Hosts: Adam Curry & John C. Dvorak
Date: May 31, 2026
In this episode, Adam and John dive into their signature deconstruction of the week’s media stories, focusing on fraud narratives, manufactured media outrage, the chaos around the America 250/Freedom 250 celebrations, and the current state of American politics and technology. They also offer a reality check on AI's practical effectiveness, dissect the latest Blue Origin rocket explosion, and touch on lighter topics such as sumo wrestling, spelling bees, and the continued fight for community truth in a polarized landscape.
Media Manipulation:
"The first clue is this is posted by the House Democrats account...let me go find the full clip." – Adam [06:11]
AI Reality Check:
"It’s on par with having an intern...But for $200 a month of anthropic token credits, I could probably hire an intern who would do a better job." – Adam [57:30]
Conspiracies as Entertainment:
"Maybe Thursday we just do a show like that… less prep, a lot easier." – Adam (on AI/dumb online conspiracy podcasts) [63:16]
Community Value:
"The no Agenda show might be the only thing left that can save the Republic." – Listener [139:39]
Adam and John maintain their signature sarcastic, humorous, and contrarian tone throughout. They blend sharp media criticism with inside baseball on politics and technology, intermixing playful banter and self-referential humor about their own biases, audience, and production struggles.

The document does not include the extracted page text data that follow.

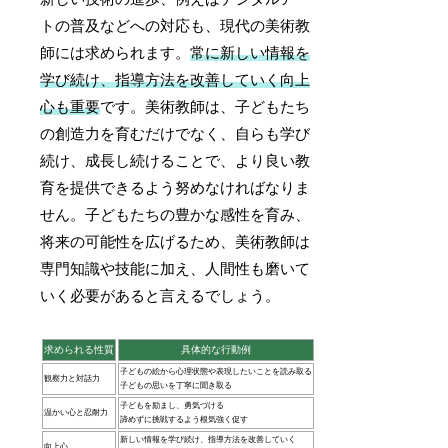
トの普及などへの対応も、現代の美術教
師には求められます。
常に新しい情報を
学び続け、指導方法を改善していく向上
心も重要
です。美術教師は、子どもたち
の創造力を育むだけでなく、自らも学び
続け、成長し続けることで、より良い教
育を提供できるよう努めなければなりま
せん。子どもたちの豊かな感性を育み、
将来の可能性を広げるため、美術教師は
専門知識や技能に加え、人間性も磨いて
いく必要があると言えるでしょう。
求められる性質
具体的な行動例
子どもの絵から心理状態や表現したいことを読み取る
観察力と対話力
子どもの思いを丁寧に聞き取る
子どもを励まし、勇気づける
温かい心と忍耐力
諦めずに挑戦するよう根気強く促す
新しい情報を学び続け、指導方法を改善していく
向上心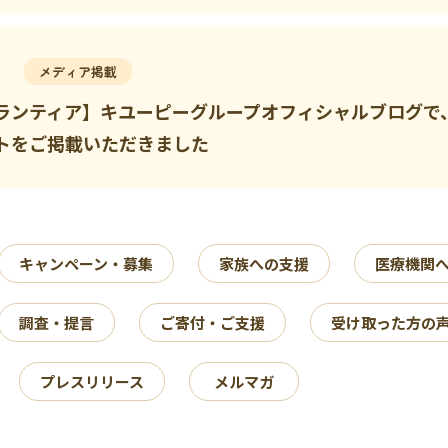
メディア掲載
ランティア】キユーピーグループオフィシャルブログで
トをご掲載いただきました
キャンペーン・募集
家族への支援
医療機関
調査・提言
ご寄付・ご支援
受け取った方の
プレスリリース
メルマガ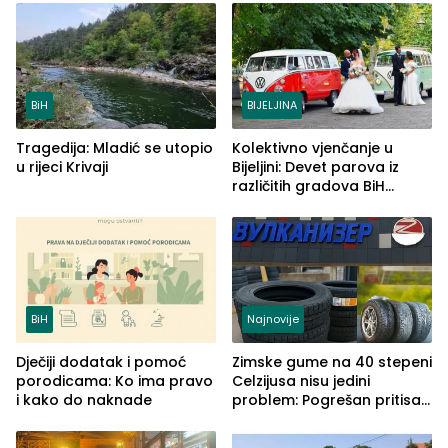
BiH
BIJELJINA
Tragedija: Mladić se utopio
Kolektivno vjenčanje u
u rijeci Krivaji
Bijeljini: Devet parova iz
različitih gradova BiH
izgovorilo sudbonosno da
BiH
Najnovije
Dječiji dodatak i pomoć
Zimske gume na 40 stepeni
porodicama: Ko ima pravo
Celzijusa nisu jedini
i kako do naknade
problem: Pogrešan pritisak
može biti mnogo opasniji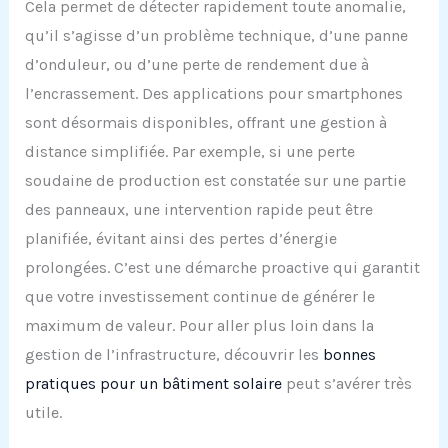
Cela permet de détecter rapidement toute anomalie,
qu’il s’agisse d’un problème technique, d’une panne
d’onduleur, ou d’une perte de rendement due à
l’encrassement. Des applications pour smartphones
sont désormais disponibles, offrant une gestion à
distance simplifiée. Par exemple, si une perte
soudaine de production est constatée sur une partie
des panneaux, une intervention rapide peut être
planifiée, évitant ainsi des pertes d’énergie
prolongées. C’est une démarche proactive qui garantit
que votre investissement continue de générer le
maximum de valeur. Pour aller plus loin dans la
gestion de l’infrastructure, découvrir les
bonnes
pratiques pour un bâtiment solaire
peut s’avérer très
utile.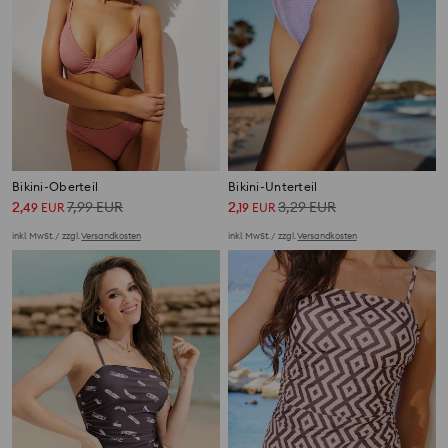
Bikini-Oberteil
Bikini-Unterteil
2
7,99
EUR
2
3,29
EUR
,
49
EUR
,
19
EUR
inkl. MwSt. / zzgl.
Versandkosten
inkl. MwSt. / zzgl.
Versandkosten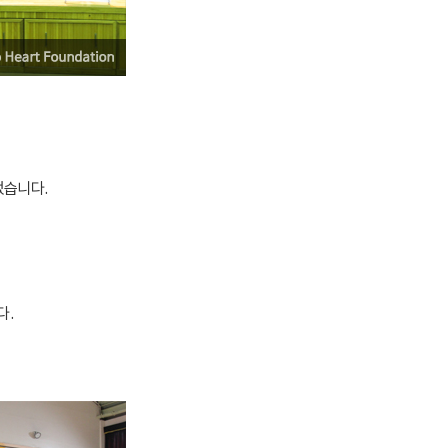
었습니다.
다.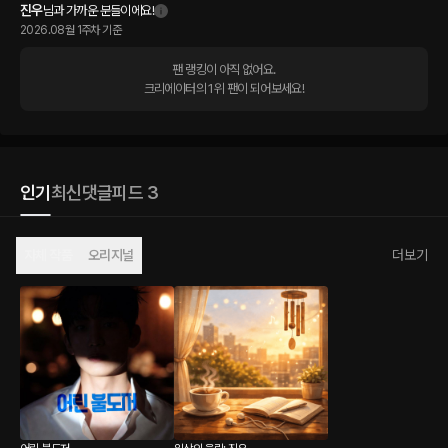
진우
님과 가까운 분들이에요!
2026.08월 1주차 기준
팬 랭킹이 아직 없어요.

크리에이터의 1위 팬이 되어보세요!
인기
최신
댓글
피드 3
자체 작품
오리지널
더보기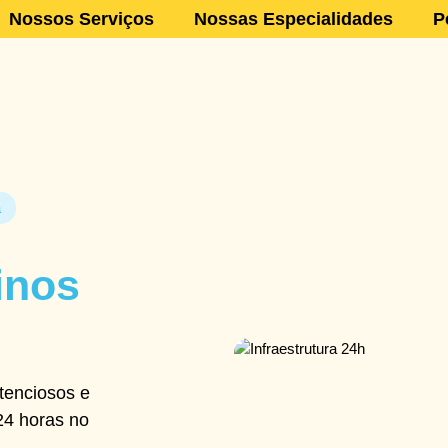
Nossos Serviços
Nossas Especialidades
P
a
inos
tenciosos e
24 horas no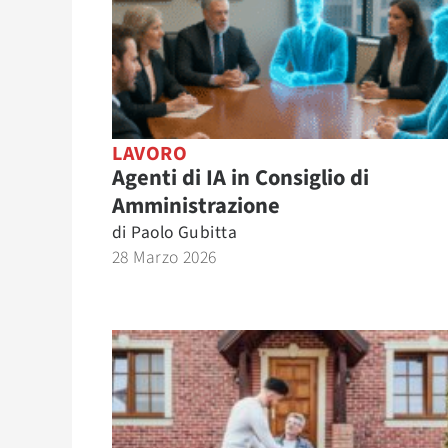
LAVORO
Agenti di IA in Consiglio di
Amministrazione
di
Paolo Gubitta
28 Marzo 2026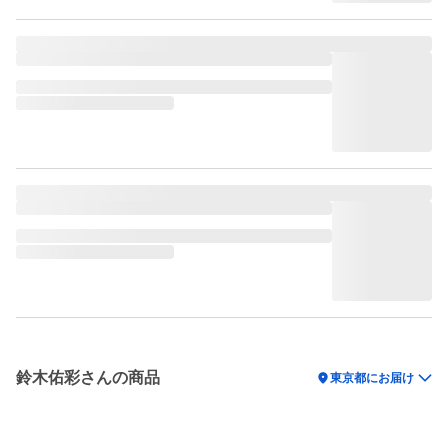
鈴木佑彩さんの商品
location_on
東京都にお届け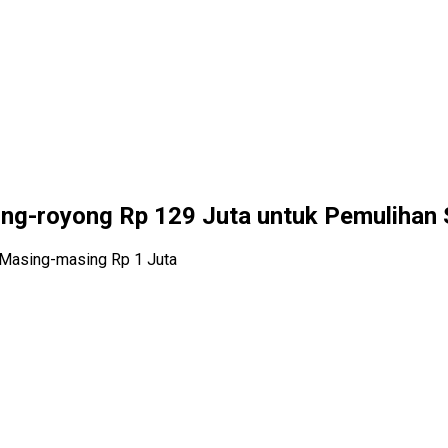
ng-royong Rp 129 Juta untuk Pemulihan 
 Masing-masing Rp 1 Juta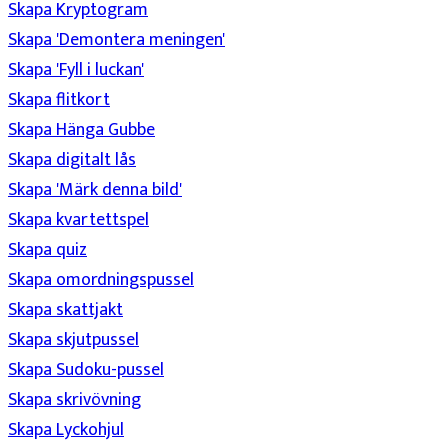
Skapa Kryptogram
Skapa 'Demontera meningen'
Skapa 'Fyll i luckan'
Skapa flitkort
Skapa Hänga Gubbe
Skapa digitalt lås
Skapa 'Märk denna bild'
Skapa kvartettspel
Skapa quiz
Skapa omordningspussel
Skapa skattjakt
Skapa skjutpussel
Skapa Sudoku-pussel
Skapa skrivövning
Skapa Lyckohjul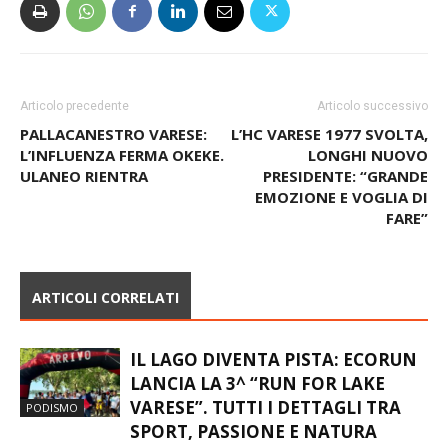
Articolo precedente
Articolo successivo
PALLACANESTRO VARESE:
L’HC VARESE 1977 SVOLTA,
L’INFLUENZA FERMA OKEKE.
LONGHI NUOVO
ULANEO RIENTRA
PRESIDENTE: “GRANDE
EMOZIONE E VOGLIA DI
FARE”
ARTICOLI CORRELATI
IL LAGO DIVENTA PISTA: ECORUN
LANCIA LA 3^ “RUN FOR LAKE
VARESE”. TUTTI I DETTAGLI TRA
PODISMO
SPORT, PASSIONE E NATURA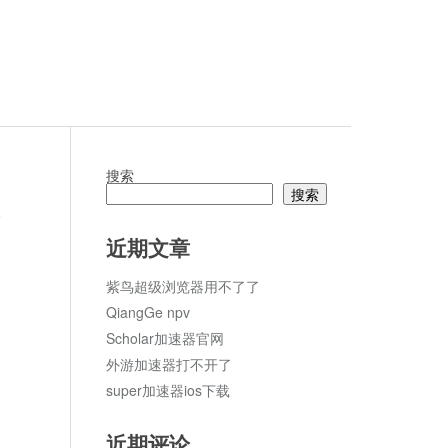
搜索
搜索
论
近期文章
紫鸟超级浏览器用不了了
QiangGe npv
Scholar加速器官网
外游加速器打不开了
super加速器ios下载
近期评论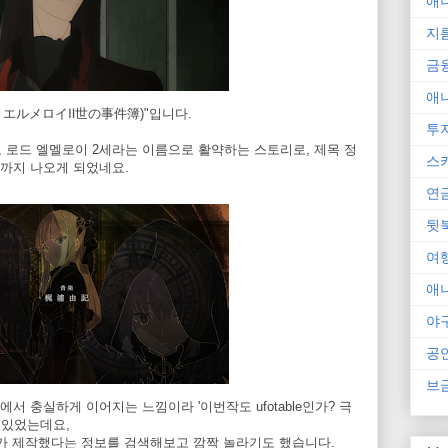
애
지
금
애
・エルメロイⅡ世の事件簿)"입니다.
투
, 로드 엘멜로이 2세라는 이름으로 활약하는 스토리로, 제목 정
스
까지 나오게 되었네요.
연
뒷
여
애
야
공
브
 충실하게 이어지는 느낌이라 '이번작도 ufotable인가? 극
 있었는데요,
립)가 제작했다는 정보를 검색해보고 깜짝 놀라기도 했습니다.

Episode 1873 "Supercycle" embodies No Agenda’s deep-dive, skeptical approach to both media narratives and technology hype. The hosts take listeners through current events, manufactured crises, and attempts to “manufacture consent” in both politics and tech. Their trademark “value for value” philosophy serves as a counterpoint to a world they see as awash in fraud, confusion, and spin, all delivered with sharp wit and community focus.